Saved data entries
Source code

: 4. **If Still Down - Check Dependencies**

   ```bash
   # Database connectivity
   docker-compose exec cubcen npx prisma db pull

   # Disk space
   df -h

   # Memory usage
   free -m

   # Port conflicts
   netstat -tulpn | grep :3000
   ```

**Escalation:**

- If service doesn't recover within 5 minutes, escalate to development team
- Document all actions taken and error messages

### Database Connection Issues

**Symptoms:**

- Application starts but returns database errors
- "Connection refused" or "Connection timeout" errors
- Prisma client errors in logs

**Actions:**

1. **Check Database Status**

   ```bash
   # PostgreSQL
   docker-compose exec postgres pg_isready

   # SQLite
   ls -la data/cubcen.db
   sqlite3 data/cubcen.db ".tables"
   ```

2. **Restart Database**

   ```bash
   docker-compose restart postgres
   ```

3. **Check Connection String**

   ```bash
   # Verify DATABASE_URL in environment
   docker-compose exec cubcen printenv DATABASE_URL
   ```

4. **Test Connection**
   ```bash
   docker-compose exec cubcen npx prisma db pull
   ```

EXERCISE OBJECTIVE
Where a line of the records has the string "Check", return that line.

OUTPUT OF THE EXERCISE
: 4. **If Still Down - Check Dependencies**
1. **Check Database Status**
3. **Check Connection String**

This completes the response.